_SELECTED TEXT:_
▼▼▼
Now I use Python for nearly everything and just change when an "speciallized" language makes things even easier: SQL for database access or R (r-project.org) for data mining processes.

Python is a great 2nd

Anonymous's picture

Python is a great 2nd language.
I've successfully used python for projects at Motorola, 3Com, and other companies.
I came from a C and assembler background, and chose python over perl, tcl/tk and others for my scripting needs.
No language is perfect for everything, but in an hour I can do almost anything I need in python.
Example: I spent only 1 day coding a network monitoring command which was distributed to our telco customers. I developed in python using activestate on a windows laptop, sent the compiled bytecodes to a solaris box, which ran the tool. When testing with the customer, I could add requested improvements (like a timestamp) in 10 minutes start to finish.
With internet access for code searching, Oreilly python pocket reference, and the included library reference I can do anything I want.

Don't bother...

Anonymous's picture

From one old C hacker to another... don't bother dragging yourself into the mess of modern languages. These newbies have no idea about why things were done the old way, and have reinvented the wheel to no purpose.
▲▲▲
_DATA RECORDS:_
▼▼▼
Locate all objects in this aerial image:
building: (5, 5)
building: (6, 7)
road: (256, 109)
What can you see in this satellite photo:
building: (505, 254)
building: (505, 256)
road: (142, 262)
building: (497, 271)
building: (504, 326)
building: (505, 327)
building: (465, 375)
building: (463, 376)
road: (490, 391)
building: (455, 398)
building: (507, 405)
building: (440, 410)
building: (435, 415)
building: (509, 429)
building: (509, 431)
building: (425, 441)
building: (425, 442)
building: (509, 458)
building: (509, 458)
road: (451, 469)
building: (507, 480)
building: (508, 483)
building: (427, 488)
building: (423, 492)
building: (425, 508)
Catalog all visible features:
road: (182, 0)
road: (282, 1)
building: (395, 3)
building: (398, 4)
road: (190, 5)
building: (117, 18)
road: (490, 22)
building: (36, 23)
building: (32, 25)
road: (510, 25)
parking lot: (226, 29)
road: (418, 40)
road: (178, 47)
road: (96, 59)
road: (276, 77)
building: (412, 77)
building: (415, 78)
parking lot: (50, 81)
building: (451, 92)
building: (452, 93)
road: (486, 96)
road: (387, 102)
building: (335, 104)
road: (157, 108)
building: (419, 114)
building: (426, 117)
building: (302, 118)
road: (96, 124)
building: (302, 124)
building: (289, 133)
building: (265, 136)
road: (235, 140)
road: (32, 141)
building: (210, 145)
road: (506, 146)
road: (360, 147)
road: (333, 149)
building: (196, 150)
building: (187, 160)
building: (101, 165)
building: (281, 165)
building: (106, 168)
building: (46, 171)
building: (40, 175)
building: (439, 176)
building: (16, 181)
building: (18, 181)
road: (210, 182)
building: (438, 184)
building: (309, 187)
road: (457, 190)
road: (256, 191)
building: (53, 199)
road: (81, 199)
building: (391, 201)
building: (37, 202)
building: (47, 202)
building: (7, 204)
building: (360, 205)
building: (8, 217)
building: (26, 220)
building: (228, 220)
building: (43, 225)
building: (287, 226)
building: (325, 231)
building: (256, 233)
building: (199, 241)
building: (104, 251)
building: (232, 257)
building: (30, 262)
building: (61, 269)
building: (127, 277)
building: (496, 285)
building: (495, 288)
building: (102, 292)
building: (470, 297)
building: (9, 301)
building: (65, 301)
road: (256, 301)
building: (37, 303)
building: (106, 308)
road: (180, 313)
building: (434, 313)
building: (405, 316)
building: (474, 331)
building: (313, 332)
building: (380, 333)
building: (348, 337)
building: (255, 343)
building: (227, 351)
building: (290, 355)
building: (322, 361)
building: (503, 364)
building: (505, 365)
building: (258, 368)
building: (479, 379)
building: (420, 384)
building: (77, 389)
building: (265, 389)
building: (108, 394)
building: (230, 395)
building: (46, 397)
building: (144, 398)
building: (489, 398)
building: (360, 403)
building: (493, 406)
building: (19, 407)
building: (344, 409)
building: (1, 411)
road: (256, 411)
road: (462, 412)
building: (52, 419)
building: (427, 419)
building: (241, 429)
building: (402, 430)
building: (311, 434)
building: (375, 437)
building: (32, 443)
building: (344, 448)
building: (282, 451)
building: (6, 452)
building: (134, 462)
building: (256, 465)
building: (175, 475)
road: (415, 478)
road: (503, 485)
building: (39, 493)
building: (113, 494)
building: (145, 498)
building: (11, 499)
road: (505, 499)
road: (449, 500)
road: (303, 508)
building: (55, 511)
▲▲▲
▼▼▼
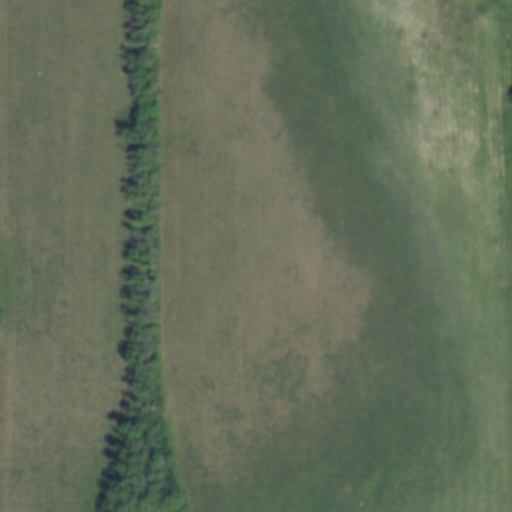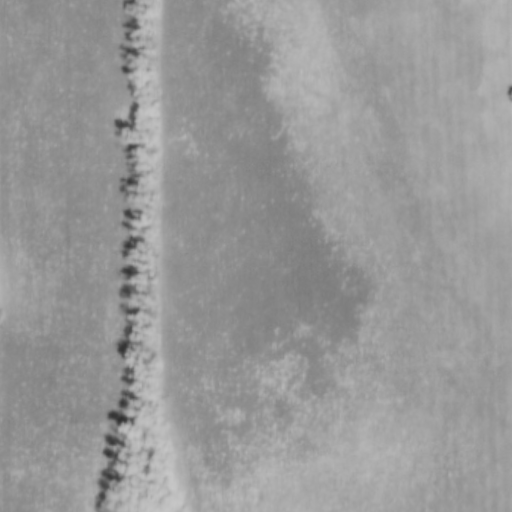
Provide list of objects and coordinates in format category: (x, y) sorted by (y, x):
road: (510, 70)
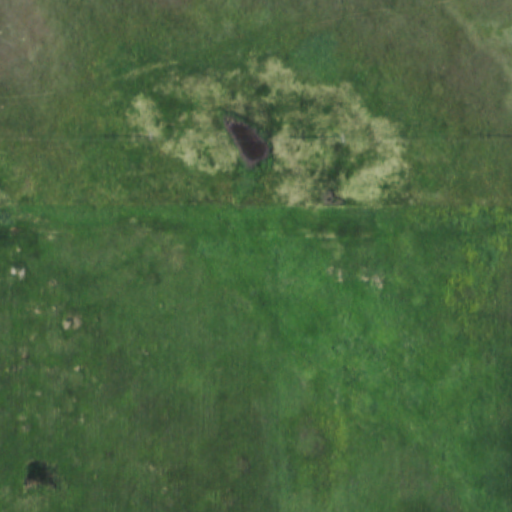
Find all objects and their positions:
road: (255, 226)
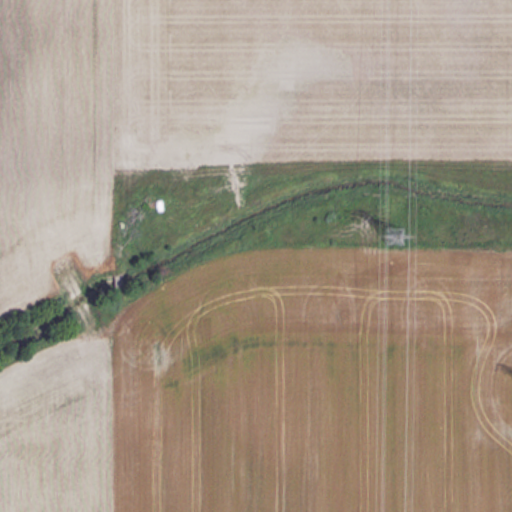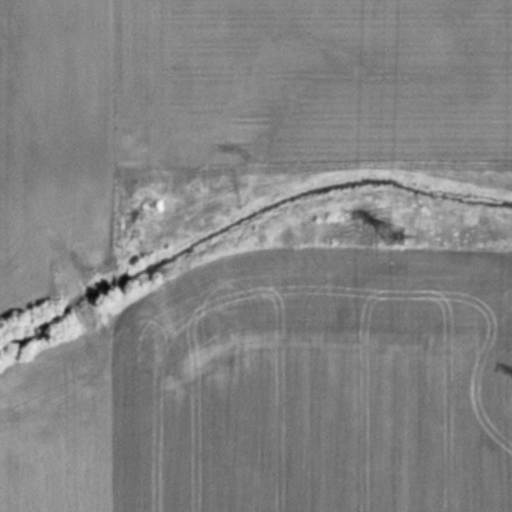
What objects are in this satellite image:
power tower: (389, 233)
▲▲▲
▼▼▼
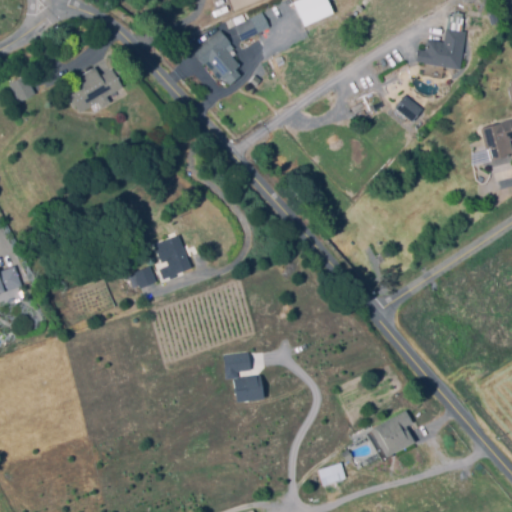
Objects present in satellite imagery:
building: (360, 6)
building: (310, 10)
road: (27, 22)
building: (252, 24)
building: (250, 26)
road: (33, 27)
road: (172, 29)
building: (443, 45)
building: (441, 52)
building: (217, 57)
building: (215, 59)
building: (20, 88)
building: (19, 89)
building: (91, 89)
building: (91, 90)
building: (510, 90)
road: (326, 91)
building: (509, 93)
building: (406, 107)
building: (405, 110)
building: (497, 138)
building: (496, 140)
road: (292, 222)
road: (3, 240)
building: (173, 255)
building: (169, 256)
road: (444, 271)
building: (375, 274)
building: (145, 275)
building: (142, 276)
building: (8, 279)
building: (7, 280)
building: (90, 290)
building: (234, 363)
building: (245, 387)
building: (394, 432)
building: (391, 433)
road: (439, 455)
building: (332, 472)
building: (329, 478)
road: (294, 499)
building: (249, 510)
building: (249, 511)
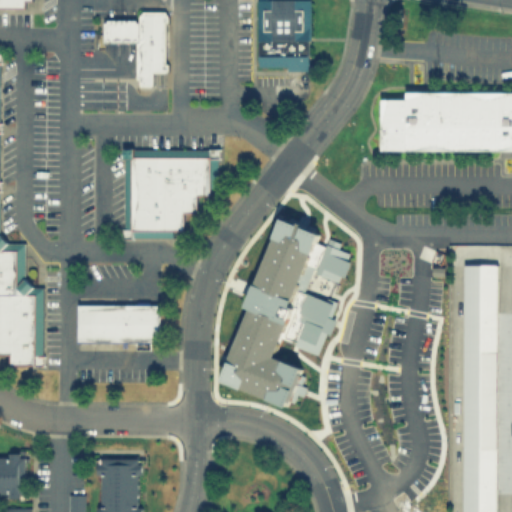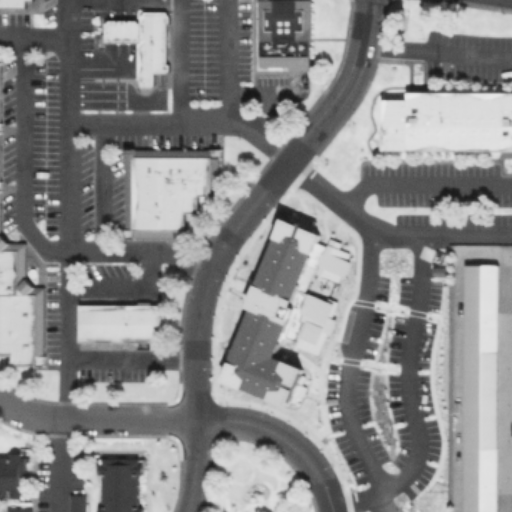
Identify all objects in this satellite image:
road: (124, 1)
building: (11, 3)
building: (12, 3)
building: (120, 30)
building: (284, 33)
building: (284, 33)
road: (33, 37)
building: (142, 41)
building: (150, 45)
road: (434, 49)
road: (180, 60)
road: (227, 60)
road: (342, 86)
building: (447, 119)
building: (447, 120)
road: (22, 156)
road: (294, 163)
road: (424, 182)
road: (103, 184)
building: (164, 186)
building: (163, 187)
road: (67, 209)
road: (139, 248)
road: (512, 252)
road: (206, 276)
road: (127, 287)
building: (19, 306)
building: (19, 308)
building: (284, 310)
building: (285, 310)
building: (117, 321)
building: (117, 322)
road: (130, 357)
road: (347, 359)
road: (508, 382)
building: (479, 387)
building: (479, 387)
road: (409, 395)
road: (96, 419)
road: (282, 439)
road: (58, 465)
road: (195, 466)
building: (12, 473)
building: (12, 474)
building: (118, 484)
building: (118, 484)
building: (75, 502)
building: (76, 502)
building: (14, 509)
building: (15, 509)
▲▲▲
_AIM:_ Continue the forum comments about Python from the end of the last sentence shown, keeping the same voice and topic.

_WRITTEN ANSWER:_
If you want to update your language skills, then keep the benefit of what you know about programming and use Objective C with either Cocoa or GNUstep. It has the juicy goodness (and inefficiency) of object orientated coding, without throwing the baby out with the bathwater.

All depends on what you are doing...

Anonymous's picture

If you've been programming in c for 30 years, let's hope you are a pretty good c programmer. The problem is, for every good c programmer out there, there are dozens of crappy ones.

If you want to exercise the reasons to use a modern language, don't choose number manipulation. Iterating between 1 and a million just hasn't evolved that much in the last 30 years. (Perhaps it was just fine before, eh?)

Doing something that forces you to use pointers as a c programmer is a much more appropriate comparison. Wasting time dealing with pointers (and most specifically pointer bugs!) is a significant waste of time with c. People complain that garbage collection is slow or a waste of space, etc. It is mostly fiction at this point. The difference in performance for desktop (or even server performance) is probably not something that a user will ever notice. Yet at the same time, the effect on programming efficiency is significant.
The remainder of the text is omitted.